In order for you to make room for that one thing, you have to first know what those shackles are and be able to actively cut them. Otherwise you will forever be going in circles.



IV.  Words of Advice


Lynne: A lot has happened since we’ve recorded those conversations in the last 6 - 8 months. I left my job to pursue something that felt more meaningful to me (in part because of Roni’s advice).  Roni’s rebranded a whole restaurant. And is now a father. Priorities have shifted somewhat, but you can bet he’s still planning new ventures. Regardless of the role or venture, Roni always returns to what drives him.


Roni: I feel like I have a responsibility not only to the people around me but beyond that, toward this planet...I don’t think my life is actually for my self to consume...To me, every day it’s about how do I give back and if I’m able to do that in the most honest way, then my life is worthwhile  


Lynne: I can tell for Roni that his purpose in life is not just to shatter the perception of Indian cuisine, it’s also to pave a path, be a role model, and provide a blueprint to the polymaths of the world.


The reason that I became an entrepreneur is because I refuse to admit that people are one-dimensional. There are so many different ways of expressing it.

Roni: We are all I believe immensely blessed to be who we are, as long as we find out what’s within us and take the time for it.


Lynne: And with that….Roni’s last piece of advice? Take time to reflect.


Roni: While I come off as this huge extrovert, I have to take the time to fine tune. It took me some time, it came at a later stage of life. I still have ADD. I accept and embrace that. But I asked myself, what if I were to channel that energy. So it’s really going into your own shell at times, stopping, tuning out of the world and just slowly focusing in.


I think each of us are so tightly wound that we can’t let go within ourselves...not worrying about to me...It’s about me right now existing.


Lynne: Things happen so quickly in today’s rapid fire society. We may wonder if we’re running behind. Roni says time is arbitrary.

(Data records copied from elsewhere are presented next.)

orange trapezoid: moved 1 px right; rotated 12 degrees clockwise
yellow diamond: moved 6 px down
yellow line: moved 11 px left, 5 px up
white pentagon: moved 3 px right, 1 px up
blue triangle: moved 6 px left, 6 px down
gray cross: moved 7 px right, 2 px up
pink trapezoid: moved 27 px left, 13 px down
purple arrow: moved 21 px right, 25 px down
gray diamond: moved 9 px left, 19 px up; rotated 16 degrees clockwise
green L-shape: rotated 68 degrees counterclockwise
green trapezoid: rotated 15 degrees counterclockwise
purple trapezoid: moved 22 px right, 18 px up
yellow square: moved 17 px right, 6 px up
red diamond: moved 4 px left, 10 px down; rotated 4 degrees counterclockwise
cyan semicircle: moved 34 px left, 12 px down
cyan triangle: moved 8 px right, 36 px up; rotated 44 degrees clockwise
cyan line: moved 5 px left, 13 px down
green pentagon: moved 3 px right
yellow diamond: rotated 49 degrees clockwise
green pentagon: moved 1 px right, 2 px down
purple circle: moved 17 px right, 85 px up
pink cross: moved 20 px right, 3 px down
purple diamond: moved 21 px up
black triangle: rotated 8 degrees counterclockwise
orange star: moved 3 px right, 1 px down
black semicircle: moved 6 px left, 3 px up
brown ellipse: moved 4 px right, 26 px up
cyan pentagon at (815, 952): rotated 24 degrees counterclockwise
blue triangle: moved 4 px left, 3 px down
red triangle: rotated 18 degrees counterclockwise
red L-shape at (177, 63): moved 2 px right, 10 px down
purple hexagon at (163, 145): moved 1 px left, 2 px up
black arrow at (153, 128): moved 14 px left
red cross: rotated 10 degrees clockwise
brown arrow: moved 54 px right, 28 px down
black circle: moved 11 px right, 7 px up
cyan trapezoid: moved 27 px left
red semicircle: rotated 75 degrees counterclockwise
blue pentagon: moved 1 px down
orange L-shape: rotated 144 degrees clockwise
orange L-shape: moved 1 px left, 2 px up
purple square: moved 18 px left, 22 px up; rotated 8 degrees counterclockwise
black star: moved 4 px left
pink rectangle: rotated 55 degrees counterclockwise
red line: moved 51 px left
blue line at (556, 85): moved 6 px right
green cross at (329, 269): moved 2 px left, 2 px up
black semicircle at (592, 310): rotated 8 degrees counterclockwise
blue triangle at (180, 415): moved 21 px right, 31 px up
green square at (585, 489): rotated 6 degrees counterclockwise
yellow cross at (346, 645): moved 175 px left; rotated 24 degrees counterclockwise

Roni surveys the scene at his restaurant Adda in Long Island City

Roni: We all have our individual clocks. I’m not a 17 year old startup guy. I was well into my mid-20s when I tried that, maybe I was too late. And then there I was, a 26-year old restaurant operator, everyone else seems to be in their 40s and 50s. How does that work?


I believe our clock is within us. I don’t think I’m too late or too early.


Lynne: When I first interviewed Roni, he mentioned that the famous Marianne Williamson poem , “Our Deepest Fear” was one of his favorites. Here he shares his rendition:


“Our deepest fear is not that we are inadequate.

Our deepest fear is that we are powerful beyond measure.

It is our light, not our darkness

That most frightens us.”


 

Lynne: Deep down, I think we are all like Roni: multi-faceted people with lots of different interests. But society has taught us that conventional success means sticking to a certain path. And sometimes in walking that path, we neglect those other parts of us, those parts that give us deep joy because we think we won’t be externally rewarded in the same way. Or the risk is too high. Or we think we’re too old and must submit to a responsible adult life.


My personal takeaway from Roni’s story is that we should all take time to look  within & reflect on what matters most to us. Explore. Don’t be afraid to try a lot of different things. See what’s holding you back from trying. And then once you’ve identified what it is, you can begin to loosen the grip of those shackles.